Google hat den 'Copyright'-Fehler zur Nutzung von Chrome bereits korrigiert.

Als Microsoft den Internet Explorer erfand, war vorab surfen im Internet gefragt. Mittlerweile nutzen einige Mail, Textverarbeitung, Tabellenkalkulation, oder gar Datenbank-Management und vieles mehr online als eigenständige Applikationen im Netz. Wozu also der zusätzliche Browser 'Chrome' von Google? Bisherige Browser wie z.B.'Firefox' oder 'Safari' bieten dem Nutzer umfassende Funktionen, aber sie basieren auf einer Vielzahl von Erweiterungen (z. B. RSS Leser). Falls eine grössere Erneuerung ansteht, sind auch diese Erweiterungen anzupassen. Anders soll Google's Chrome glänzen. Oft sollen neue Funktionen nahtlos eingefügt werden können und zwar nicht bloss in den Browser, sondern ins ganze Software-Netzwerk. Der Browser wird zu einer Art Betriebssystem im Internet... Dabei steht Inhalt und nicht das Werkzeug im Vordergrund. Falls der Anwender vom Browser zu einer Netz-Anwendung wechsle, werde dies besonders deutlich: Adress-Balken, Knöpfe und Tabulatoren fallen dahin - man sei bereits drin, im Programm - um beispielsweise zu Texten.

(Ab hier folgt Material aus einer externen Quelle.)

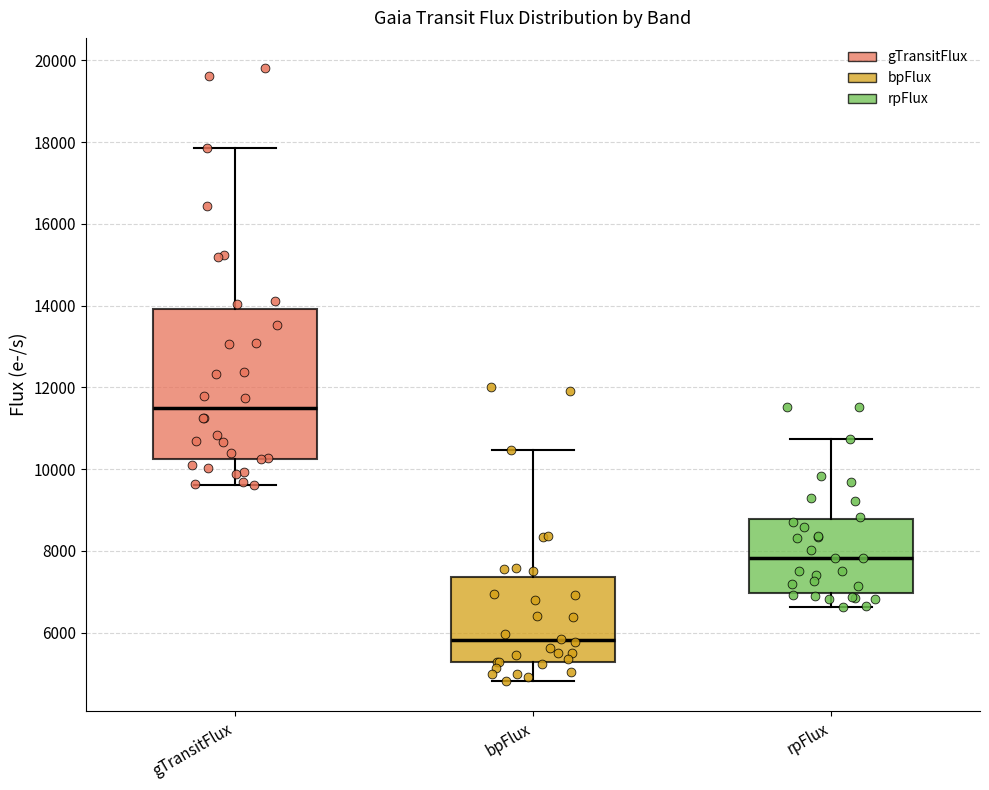

Where is the lower edge of the box for rpFlux on the y-axis? The values are not printed on the chart, so give them approximately, as read against the axis.

7000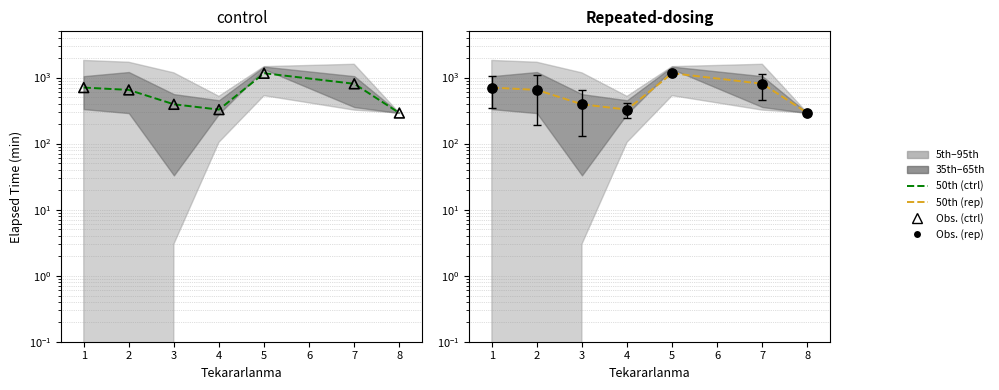

What is the total value across all series at 1?

1407.9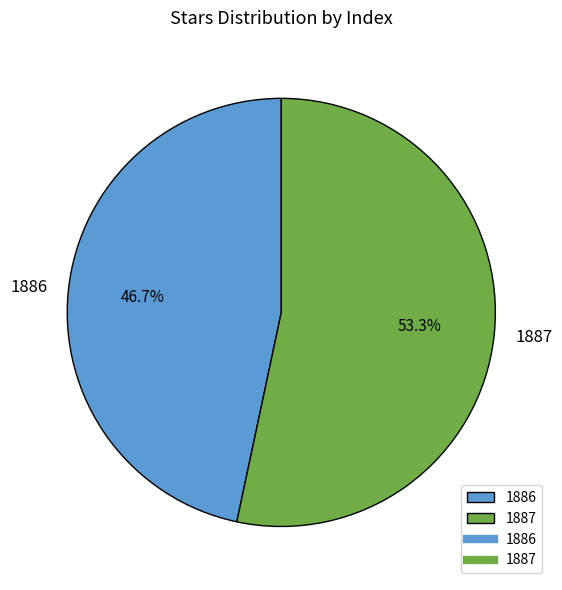

Between 1886 and 1887, which is larger?

1887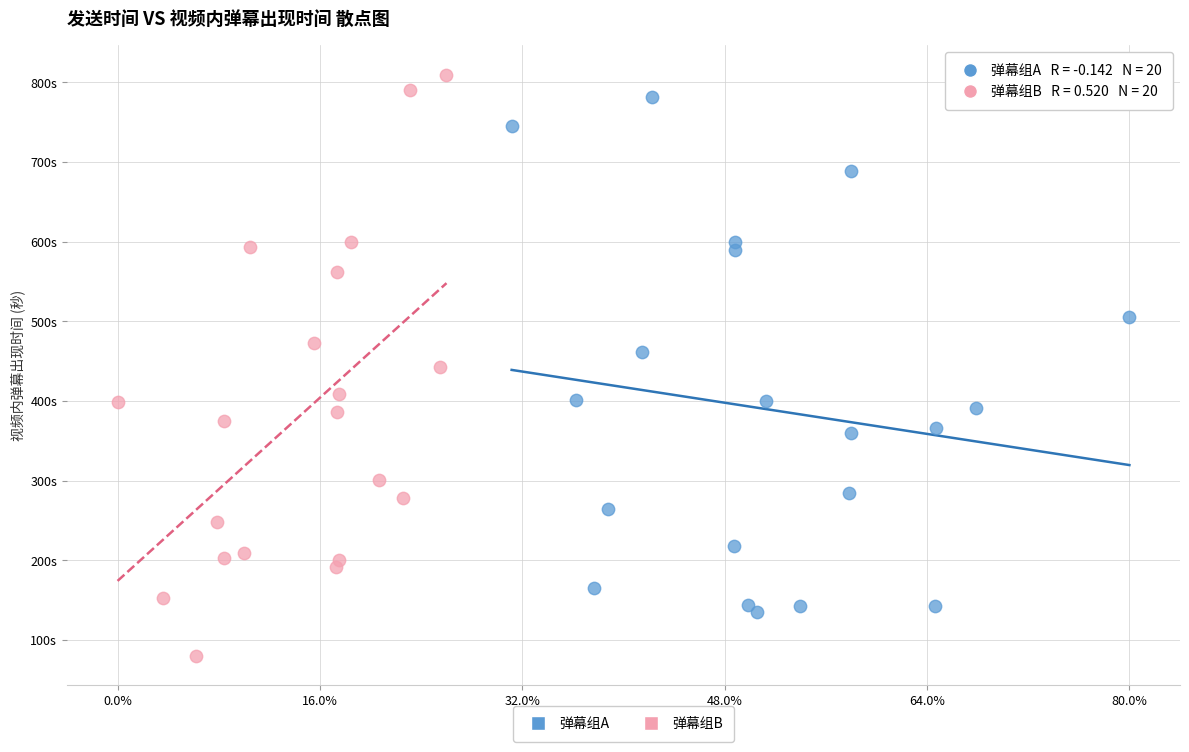

Which series contains the lowest Y value?

弹幕组B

Willkommen im Wolken-Computing... Bereits jetzt arbeitet CIDEC mit Google Apps. Und Sie?
Für einmal haben die Microsoft-Anwender Vorsprung. Macht nichts. Erst etwas später (aber noch besser) wird's Chrome für Macs und für Linux geben. Die Google Boys und Girls haben es versprochen.